Image of contraceptive pills and packets on a wooden table



How does the pill work? And why has it taken so long to get a male contraceptive?


Izzie Clarke received this question from listener Sophie. Reproductive physiologist Bill Colledge, from the University of Cambridge, started by explaining how the pill works...

Bill - The modern pill that females take actually prevents pregnancy in two ways. It contains two hormones usually. It's a synthetic oestrogen which is a female hormone and also a synthetic progesterone and they work in different ways. So the oestrogen component, what that does is it causes a thickening of mucus within the reproductive system and that makes it more difficult for the sperm to reach the egg. The progesterone part of it acts slightly differently, what that does is it suppresses the reproductive axIs and prevents ovulation, so there's this dual effect. You could get by just with oestrogen only, you don't have to have progesterone. But it's a bit like belt and braces, you've got both actions which will make the contraceptive much more effective.

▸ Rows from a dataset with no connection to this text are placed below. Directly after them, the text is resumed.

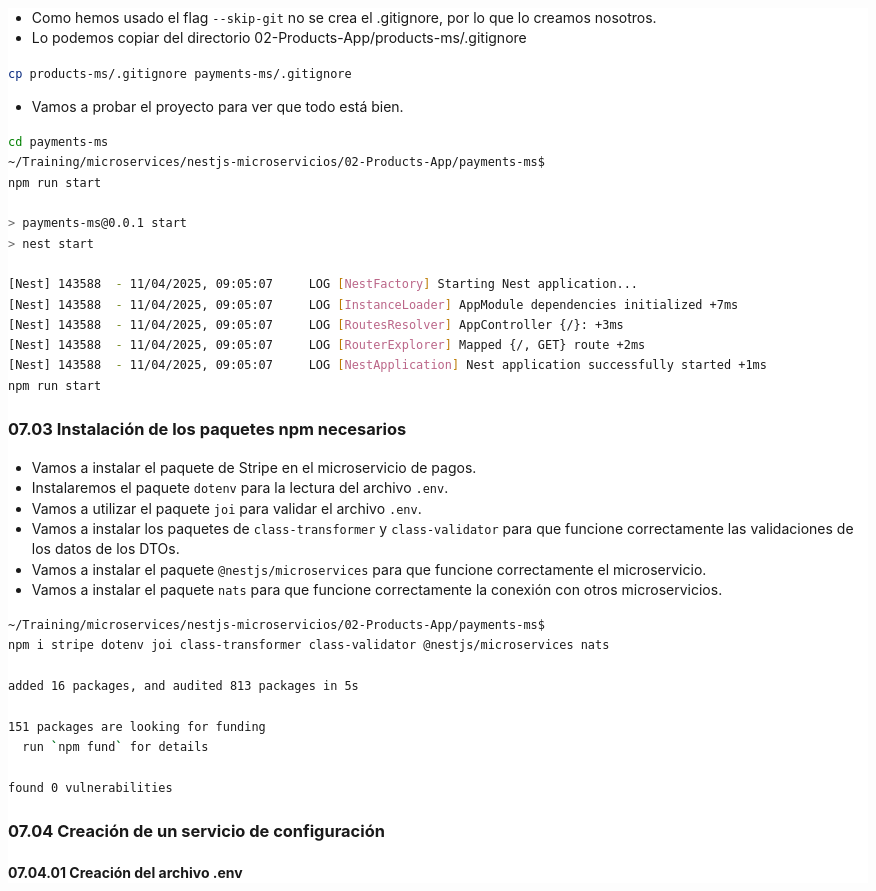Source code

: - Como hemos usado el flag `--skip-git` no se crea el .gitignore, por lo que lo creamos nosotros.
- Lo podemos copiar del directorio 02-Products-App/products-ms/.gitignore

```bash
cp products-ms/.gitignore payments-ms/.gitignore
```

- Vamos a probar el proyecto para ver que todo está bien.

```bash
cd payments-ms
~/Training/microservices/nestjs-microservicios/02-Products-App/payments-ms$ 
npm run start

> payments-ms@0.0.1 start
> nest start

[Nest] 143588  - 11/04/2025, 09:05:07     LOG [NestFactory] Starting Nest application...
[Nest] 143588  - 11/04/2025, 09:05:07     LOG [InstanceLoader] AppModule dependencies initialized +7ms
[Nest] 143588  - 11/04/2025, 09:05:07     LOG [RoutesResolver] AppController {/}: +3ms
[Nest] 143588  - 11/04/2025, 09:05:07     LOG [RouterExplorer] Mapped {/, GET} route +2ms
[Nest] 143588  - 11/04/2025, 09:05:07     LOG [NestApplication] Nest application successfully started +1ms
npm run start
```

### 07.03 Instalación de los paquetes npm necesarios

- Vamos a instalar el paquete de Stripe en el microservicio de pagos.
- Instalaremos el paquete `dotenv` para la lectura del archivo `.env`.
- Vamos a utilizar el paquete `joi` para validar el archivo `.env`.
- Vamos a instalar los paquetes de `class-transformer` y `class-validator` para que funcione correctamente las validaciones de los datos de los DTOs.
- Vamos a instalar el paquete `@nestjs/microservices` para que funcione correctamente el microservicio.
- Vamos a instalar el paquete `nats` para que funcione correctamente la conexión con otros microservicios.

```bash
~/Training/microservices/nestjs-microservicios/02-Products-App/payments-ms$
npm i stripe dotenv joi class-transformer class-validator @nestjs/microservices nats

added 16 packages, and audited 813 packages in 5s

151 packages are looking for funding
  run `npm fund` for details

found 0 vulnerabilities
```

### 07.04 Creación de un servicio de configuración

#### 07.04.01 Creación del archivo .env
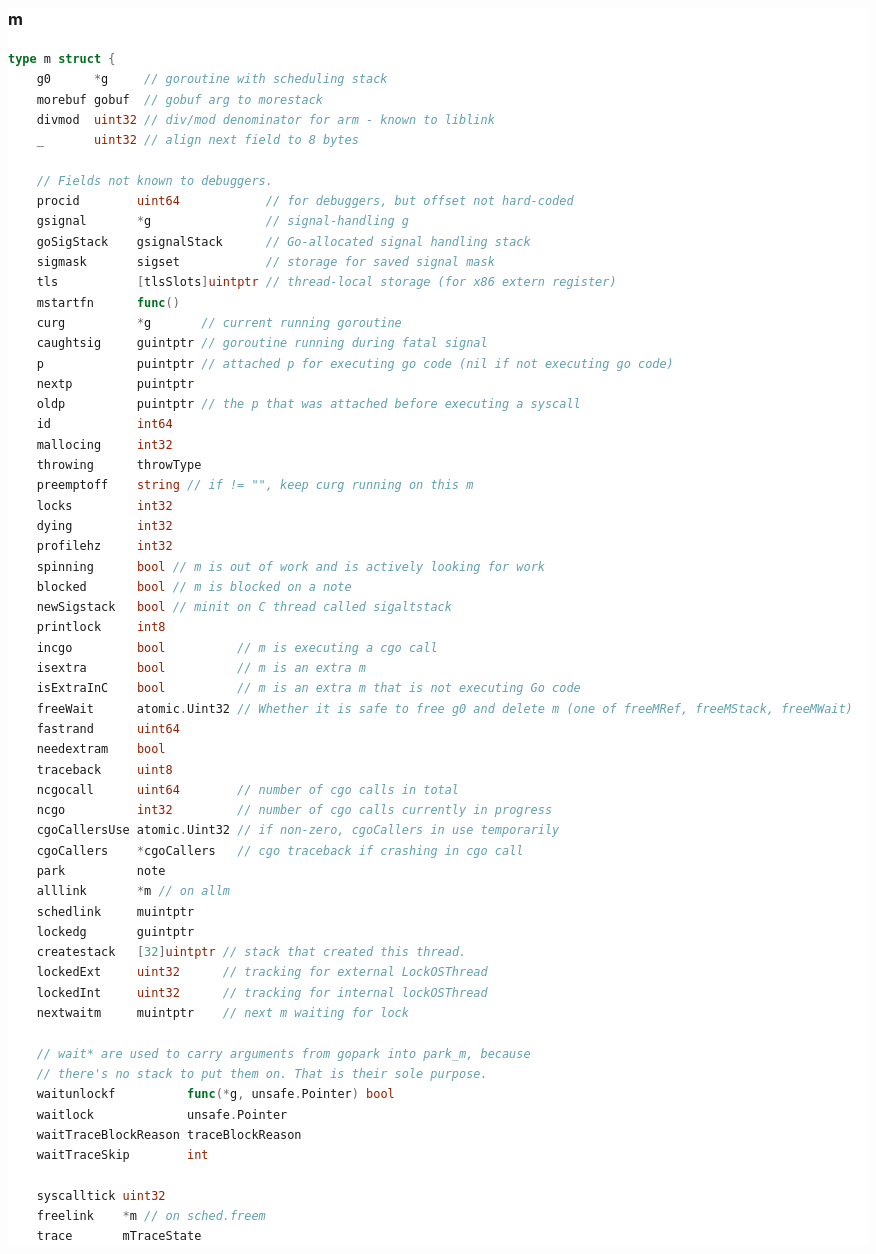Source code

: ### m

```go
type m struct {
	g0      *g     // goroutine with scheduling stack
	morebuf gobuf  // gobuf arg to morestack
	divmod  uint32 // div/mod denominator for arm - known to liblink
	_       uint32 // align next field to 8 bytes

	// Fields not known to debuggers.
	procid        uint64            // for debuggers, but offset not hard-coded
	gsignal       *g                // signal-handling g
	goSigStack    gsignalStack      // Go-allocated signal handling stack
	sigmask       sigset            // storage for saved signal mask
	tls           [tlsSlots]uintptr // thread-local storage (for x86 extern register)
	mstartfn      func()
	curg          *g       // current running goroutine
	caughtsig     guintptr // goroutine running during fatal signal
	p             puintptr // attached p for executing go code (nil if not executing go code)
	nextp         puintptr
	oldp          puintptr // the p that was attached before executing a syscall
	id            int64
	mallocing     int32
	throwing      throwType
	preemptoff    string // if != "", keep curg running on this m
	locks         int32
	dying         int32
	profilehz     int32
	spinning      bool // m is out of work and is actively looking for work
	blocked       bool // m is blocked on a note
	newSigstack   bool // minit on C thread called sigaltstack
	printlock     int8
	incgo         bool          // m is executing a cgo call
	isextra       bool          // m is an extra m
	isExtraInC    bool          // m is an extra m that is not executing Go code
	freeWait      atomic.Uint32 // Whether it is safe to free g0 and delete m (one of freeMRef, freeMStack, freeMWait)
	fastrand      uint64
	needextram    bool
	traceback     uint8
	ncgocall      uint64        // number of cgo calls in total
	ncgo          int32         // number of cgo calls currently in progress
	cgoCallersUse atomic.Uint32 // if non-zero, cgoCallers in use temporarily
	cgoCallers    *cgoCallers   // cgo traceback if crashing in cgo call
	park          note
	alllink       *m // on allm
	schedlink     muintptr
	lockedg       guintptr
	createstack   [32]uintptr // stack that created this thread.
	lockedExt     uint32      // tracking for external LockOSThread
	lockedInt     uint32      // tracking for internal lockOSThread
	nextwaitm     muintptr    // next m waiting for lock

	// wait* are used to carry arguments from gopark into park_m, because
	// there's no stack to put them on. That is their sole purpose.
	waitunlockf          func(*g, unsafe.Pointer) bool
	waitlock             unsafe.Pointer
	waitTraceBlockReason traceBlockReason
	waitTraceSkip        int

	syscalltick uint32
	freelink    *m // on sched.freem
	trace       mTraceState
```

But it's been a lot more difficult to make a male contraceptive. And the reason for this is just the way in which the body works and the difference between men and women. So if you think about women, they go through cycles and they produce an egg once throughout a 28 day period. Whereas men are making sperm continuously and it's much more easy to suppress one egg being released at one point in the cycle than it is to suppress the millions of sperm that are being made continuously by the men.

Izzie - So have we got to a stage that we can now have something similar that would work for men?

Bill - There's developments that are going on. Ideally what you want is an oral contraception for men, just like for the woman. The woman takes the pill and it gets into the body. Theoretically, you could give men analogues of testosterone and increase the testosterone levels which, eventually, would suppress sperm production. The problem with that is you can't take it orally. You ingest testosterone and most of it gets inactivated in the liver straight away, so you have to inject it which means that every week you have to have an injection of high level of testosterone and most people wouldn’t use that as a contraceptive. So that's how it would work but it's not possible to take it orally at this stage.

Izzie - And do you think there will be developments to get something like that or are we still not quite there yet?

Bill - There are developments aimed at having an oral contraception. One of the problems, of course, is that it has to be reversible. If someone stops taking it and then wants to conceive there's no point in having all of your germ cells dead in your testes, so it has to be reversible.